# 52" Toshiba LCD Panel Replacement



## PowerCat46 (Dec 1, 2009)

First of all, a little background. I finally spoiled myself and purchased a 52" LCD Toshiba Regza television.

Apparently, my son doesn't like to wear the wrist strap on the Wii remote.

I am no longer "spoiled"...if you get my drift. Anyway...on to the question.

The panel inside the television is a Samsung "LTA520HE10". I have contacted Samsung and they tell me that this number isn't a part number of theirs. I contact Toshiba, and they tell me that this IS Samsung's number...and the Toshiba part number is "75011756".

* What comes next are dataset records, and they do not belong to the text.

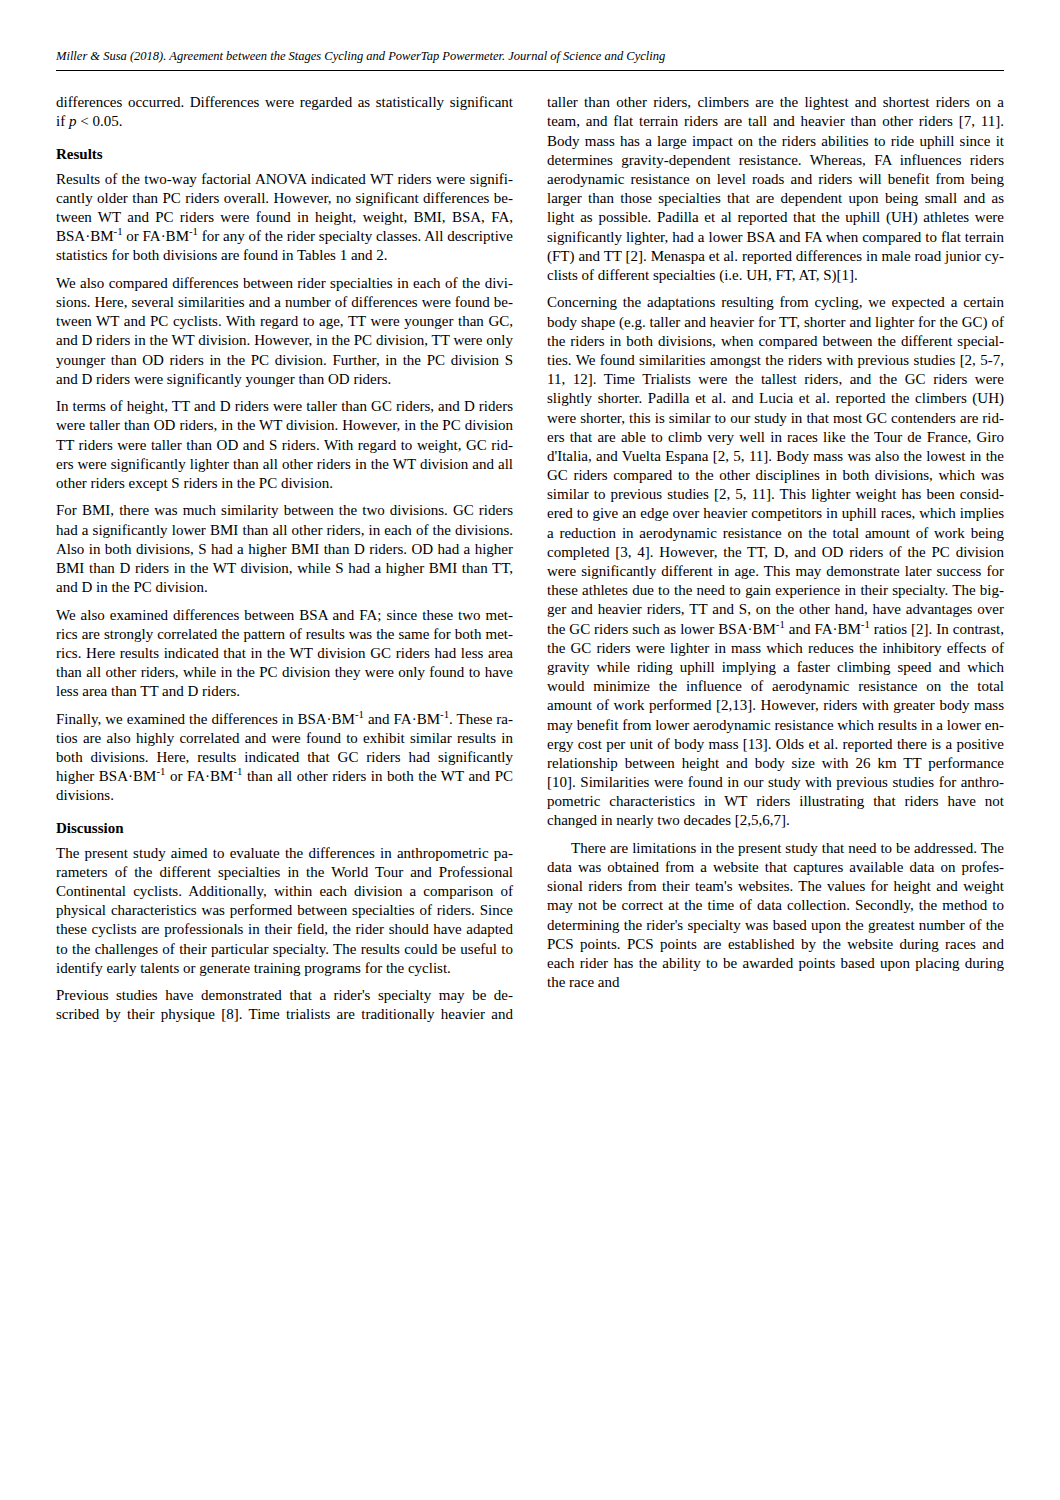Miller & Susa (2018). Agreement between the Stages Cycling and PowerTap Powermeter. Journal of Science and Cycling
differences occurred. Differences were regarded as statistically significant if p < 0.05.
Results
Results of the two-way factorial ANOVA indicated WT riders were significantly older than PC riders overall. However, no significant differences between WT and PC riders were found in height, weight, BMI, BSA, FA, BSA·BM-1 or FA·BM-1 for any of the rider specialty classes. All descriptive statistics for both divisions are found in Tables 1 and 2.
We also compared differences between rider specialties in each of the divisions. Here, several similarities and a number of differences were found between WT and PC cyclists. With regard to age, TT were younger than GC, and D riders in the WT division. However, in the PC division, TT were only younger than OD riders in the PC division. Further, in the PC division S and D riders were significantly younger than OD riders.
In terms of height, TT and D riders were taller than GC riders, and D riders were taller than OD riders, in the WT division. However, in the PC division TT riders were taller than OD and S riders. With regard to weight, GC riders were significantly lighter than all other riders in the WT division and all other riders except S riders in the PC division.
For BMI, there was much similarity between the two divisions. GC riders had a significantly lower BMI than all other riders, in each of the divisions. Also in both divisions, S had a higher BMI than D riders. OD had a higher BMI than D riders in the WT division, while S had a higher BMI than TT, and D in the PC division.
We also examined differences between BSA and FA; since these two metrics are strongly correlated the pattern of results was the same for both metrics. Here results indicated that in the WT division GC riders had less area than all other riders, while in the PC division they were only found to have less area than TT and D riders.
Finally, we examined the differences in BSA·BM-1 and FA·BM-1. These ratios are also highly correlated and were found to exhibit similar results in both divisions. Here, results indicated that GC riders had significantly higher BSA·BM-1 or FA·BM-1 than all other riders in both the WT and PC divisions.
Discussion
The present study aimed to evaluate the differences in anthropometric parameters of the different specialties in the World Tour and Professional Continental cyclists. Additionally, within each division a comparison of physical characteristics was performed between specialties of riders. Since these cyclists are professionals in their field, the rider should have adapted to the challenges of their particular specialty. The results could be useful to identify early talents or generate training programs for the cyclist.
Previous studies have demonstrated that a rider's specialty may be described by their physique [8]. Time trialists are traditionally heavier and taller than other riders, climbers are the lightest and shortest riders on a team, and flat terrain riders are tall and heavier than other riders [7, 11]. Body mass has a large impact on the riders abilities to ride uphill since it determines gravity-dependent resistance. Whereas, FA influences riders aerodynamic resistance on level roads and riders will benefit from being larger than those specialties that are dependent upon being small and as light as possible. Padilla et al reported that the uphill (UH) athletes were significantly lighter, had a lower BSA and FA when compared to flat terrain (FT) and TT [2]. Menaspa et al. reported differences in male road junior cyclists of different specialties (i.e. UH, FT, AT, S)[1].
Concerning the adaptations resulting from cycling, we expected a certain body shape (e.g. taller and heavier for TT, shorter and lighter for the GC) of the riders in both divisions, when compared between the different specialties. We found similarities amongst the riders with previous studies [2, 5-7, 11, 12]. Time Trialists were the tallest riders, and the GC riders were slightly shorter. Padilla et al. and Lucia et al. reported the climbers (UH) were shorter, this is similar to our study in that most GC contenders are riders that are able to climb very well in races like the Tour de France, Giro d'Italia, and Vuelta Espana [2, 5, 11]. Body mass was also the lowest in the GC riders compared to the other disciplines in both divisions, which was similar to previous studies [2, 5, 11]. This lighter weight has been considered to give an edge over heavier competitors in uphill races, which implies a reduction in aerodynamic resistance on the total amount of work being completed [3, 4]. However, the TT, D, and OD riders of the PC division were significantly different in age. This may demonstrate later success for these athletes due to the need to gain experience in their specialty. The bigger and heavier riders, TT and S, on the other hand, have advantages over the GC riders such as lower BSA·BM-1 and FA·BM-1 ratios [2]. In contrast, the GC riders were lighter in mass which reduces the inhibitory effects of gravity while riding uphill implying a faster climbing speed and which would minimize the influence of aerodynamic resistance on the total amount of work performed [2,13]. However, riders with greater body mass may benefit from lower aerodynamic resistance which results in a lower energy cost per unit of body mass [13]. Olds et al. reported there is a positive relationship between height and body size with 26 km TT performance [10]. Similarities were found in our study with previous studies for anthropometric characteristics in WT riders illustrating that riders have not changed in nearly two decades [2,5,6,7].
There are limitations in the present study that need to be addressed. The data was obtained from a website that captures available data on professional riders from their team's websites. The values for height and weight may not be correct at the time of data collection. Secondly, the method to determining the rider's specialty was based upon the greatest number of the PCS points. PCS points are established by the website during races and each rider has the ability to be awarded points based upon placing during the race and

Here's where it gets tricky.

I found a replacement part...but the numbers don't quite match up. When talking to a Toshiba tech, he told me the difference might just come down to the mounting...but he was unaware. He told me to call Samsung. I did, and it led absolutely nowhere. SO....I ended up here...hoping that someone out there can help me become "spoiled" again...at a reasonable cost.

The replacement panel is a Samsung "LTA520HE04"....or a Toshiba part number of "75009680".

Does anyone know if these two part numbers are interchangeable? The one technician, the only one with a clue thus far, explained that the replacement panel is a year older than the original part...and the change in number might have to do with the styling/mounting of the unit.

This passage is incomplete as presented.